Segundo as disposições do Art. 2o da Lei de Improbidade Administrativa, todo aquele exerce, ainda que transitoriamente ou sem remuneração, por eleição, nomeação, designação, contratação ou qualquer outra forma de investidura ou vínculo, mandato, cargo, emprego ou função na administração direta, indireta ou fundacional de qualquer dos Poderes da União, dos Estados, do Distrito Federal, dos Municípios, para os efeitos da referida lei, é considerado Agente:
- A)De controle.
Errada, porque "agente de controle" não é a categoria prevista no art. 2º da Lei de Improbidade Administrativa.
- B)Público.
Certa, porque o art. 2º da Lei 8.429/1992 define exatamente essa pessoa como agente público para fins de improbidade.
- C)Fiscal.
Errada, porque "agente fiscal" não corresponde à classificação legal usada pela LIA.
- D)Fiduciário.
Errada, porque "agente fiduciário" não é a terminologia do art. 2º da Lei de Improbidade Administrativa.
Gabarito: B
A Lei de Improbidade Administrativa usa um conceito bem amplo de agente: não importa se a pessoa foi escolhida por eleição, nomeação, designação, contratação ou qualquer outra forma de investidura. Também não faz diferença se o vínculo é temporário ou sem remuneração. O ponto central é simples: se a pessoa exerce mandato, cargo, emprego ou função na administração direta, indireta ou fundacional, ela entra no radar da lei. Isso aparece no art. 2º da Lei 8.429/1992, que considera como agente público, para os efeitos da lei, todo aquele que exerce função pública nessas condições.
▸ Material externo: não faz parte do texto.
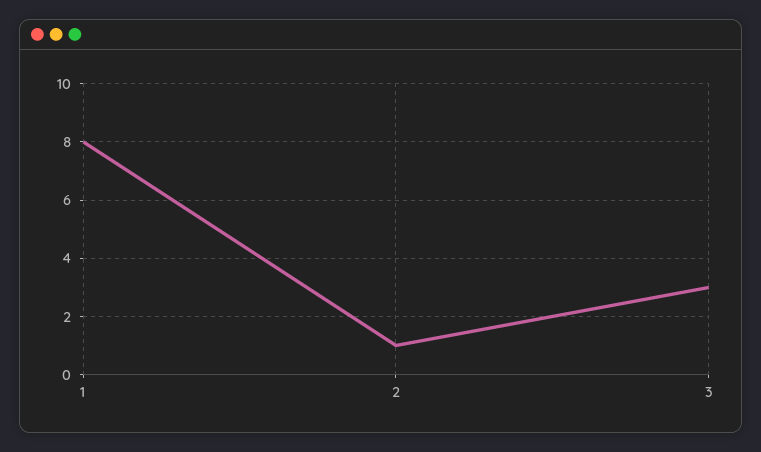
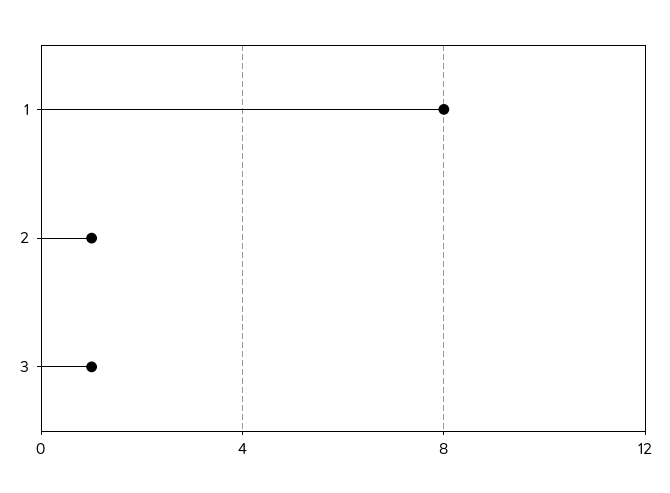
3: 3 -> 1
A ideia é evitar que alguém escape da responsabilização só porque ocupa uma função por pouco tempo ou sem salário. Em improbidade, a forma de ingresso não “limpa a ficha” de ninguém. Por isso, o gabarito é a alternativa B. O enunciado praticamente reproduz a definição legal do art. 2º, e o termo correto é agente público. É uma expressão ampla, usada justamente para alcançar quem atua em nome do Estado, ainda que em regime diverso do servidor estatutário tradicional. Em prova, sempre desconfie quando a banca troca a expressão legal por palavras parecidas, mas inexistentes na lei. Aqui não tem mistério: se o texto cita mandato, cargo, emprego ou função na administração, a resposta vem direto da definição legal.